AKMI Hadir Untuk Jadikan Madrasah Pilihan Utama di Dunia Pendidikan

Semarang (Humas) – Sebagai upaya meningkatkan kapasitas guru madrasah khususnya di bidang literasi sains, numerasi, membaca dan sosial budaya, Bidang Pendidikan Madrasah Kanwil Kemenag Prov. Jateng dibawah arahan Kementerian Agama RI menggelar kegiatan uji coba dan penerapan modul dalam bimtek. Harapannya dengan diadakannya kegiatan tersebut dapat memperbaiki layanan pendidikan yang dibutuhkan siswa sebagai dasar untuk menyusun suatu rancangan pembelajaran. Bimtek tersebut diselenggarakan di 10 titik di Jawa Tengah dan acara ini di selenggarakan selama 4 hari yakni (18-21/11/2021).

Acara tersebut melibatkan lebih dari 1000 orang yang terdiri 900 guru Madrasah Ibtidaiyah, 40 orang instruktur, dan 150 panitia pendamping. Walapun melibatkan lebih dari 1000 orang, namun kegiatan tersebut tetap memperhatikan protokol Kesehatan dengan sangat ketat. Salah satu langkahnya adalah panitia membagi acara ke 10 titik di Jawa Tengah dan membaginya lagi menjadi 30 kelas.
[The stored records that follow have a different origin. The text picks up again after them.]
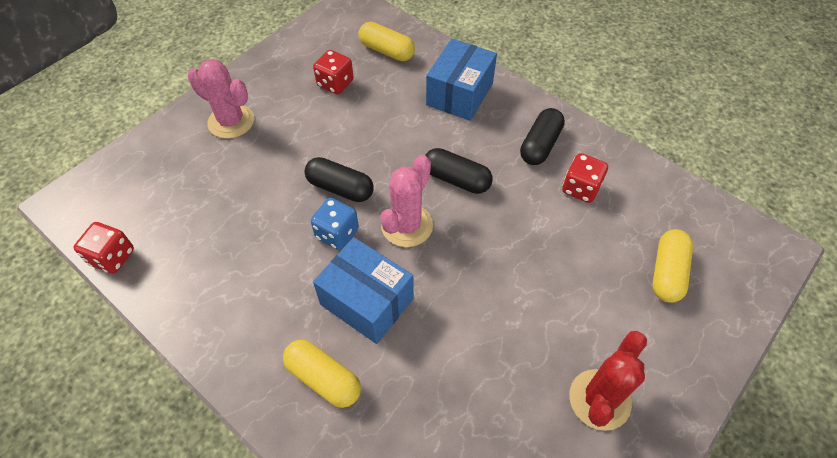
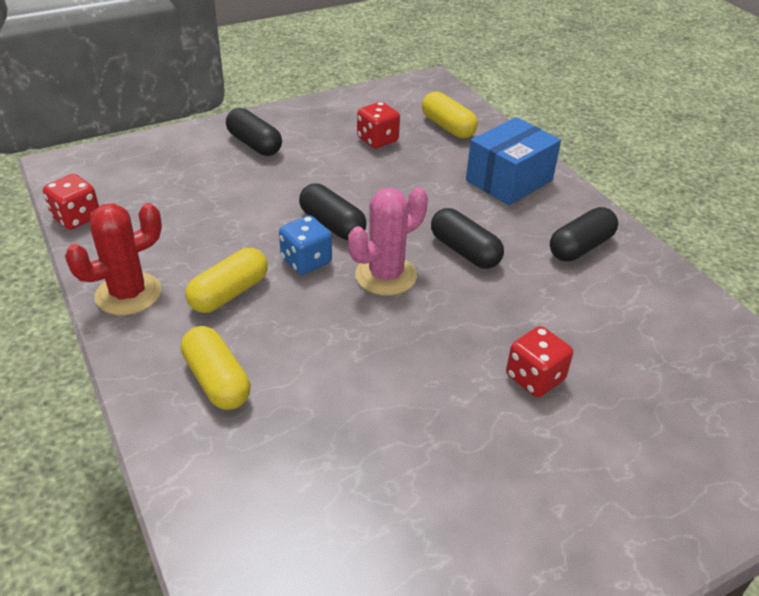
camera: 20 degrees right, 15 degrees down
(231, 121) = (254, 144): pink cactus -> black capsule
(367, 301) = (303, 328): blue box -> none
(580, 188) = (610, 299): red dice -> red dice (534, 378)
(599, 399) = (529, 510): red cactus -> red cactus (128, 294)
(667, 272) = (684, 411): yellow capsule -> yellow capsule (229, 293)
Kegiatan AKMI ( Asesmen Kompotensi Madrasah Indonesia) ini merupakan sebuah pengembangan dari kegiatan sebelumnya yakni kegiatan AKSI (Asesmen Kompotensi Siswa Indonesia – Madrasah). Untuk tahun 2021 Asesmen Nasional ini dirancang untuk memotret mutu input, proses, dan hasil belajar yang mencerminkan kinerja sekolah, sebagai umpan balik berkala yang objektif dan komprehensif bagi manajemen sekolah/madrasah, serta lembaga yang menaunginya.

Untuk mememuhi semua target kegiatan tersebut AKMI sendiri mengundang instruktur dengan berbagai latar belakang. Salah seorang instruktur pada kegiatan tersbut didatangkan langsung dari Gorontalo, beliau adalah Dr. Luqmanul Hakiem Ajuna, SE.I.,M.M. Luqman sendiri adalah seorang dosen yang mengajar di Fakultas Ekonomi dan Bisnis Islam IAIN Sultan Amai Gorontalo.

Dalam sesinya Luqman menjelaskan bahwa AKMI terdiri dari 4 Instrumen (Literasi Membaca, Numerasi, Sains, dan Sosial Budaya) dengan tujuan mengukur kemampuan literasi (membaca, sains, sosbud) dan numerasi yang mencerminkan kebiasaan belajar dan cara berpikir serta kecakapan hidup sesuai pengalaman yang diperoleh, dan juga mengukur kebiasaan yang mencerminkan perilaku dan karakter murid.

“Informasi hasil belajar kognitif dan sosial emosional diperlukan untuk merumuskan kondisi madrasah terkait kemungkinan  murid di kelas tertentu memiliki hasil belajar yang baik atau buruk. Tindak Lanjut inilah yang akan diberikan kepada madrasah sesuai analisis hasil asesmen dari murid di kelas,” jelas Luqman.

Dia berpendapat dalam sebuah lingkungan pendidikan diperlukannya sebuah keunikan dari lingkungan Pendidikan yang lainnya. Beliau merasa bahwa  Madrasah sendiri memiliki keunikan dalam Literasi Sosial Budaya yang melibatkan penguasaan di bidang sosial-budaya dan kemampuan berfikir tingkat tinggi serta kebiasaan yang mencerminkan prilaku dan karakter peserta didik.

“Madrasah memiliki sebuah lingkungan pendidikan yang berebeda, karena didalam madrasah prilaku dan karakter peserta didik merupakan sebuah hal yang sangat penting dan menjadi prioritas,” ujar Luqman.

Keunikan dalam mendidik prilaku dan karakter peserta didiklah yang nantinya akan membuat madrasah menjadi pilihan utama dalam dunia Pendidikan.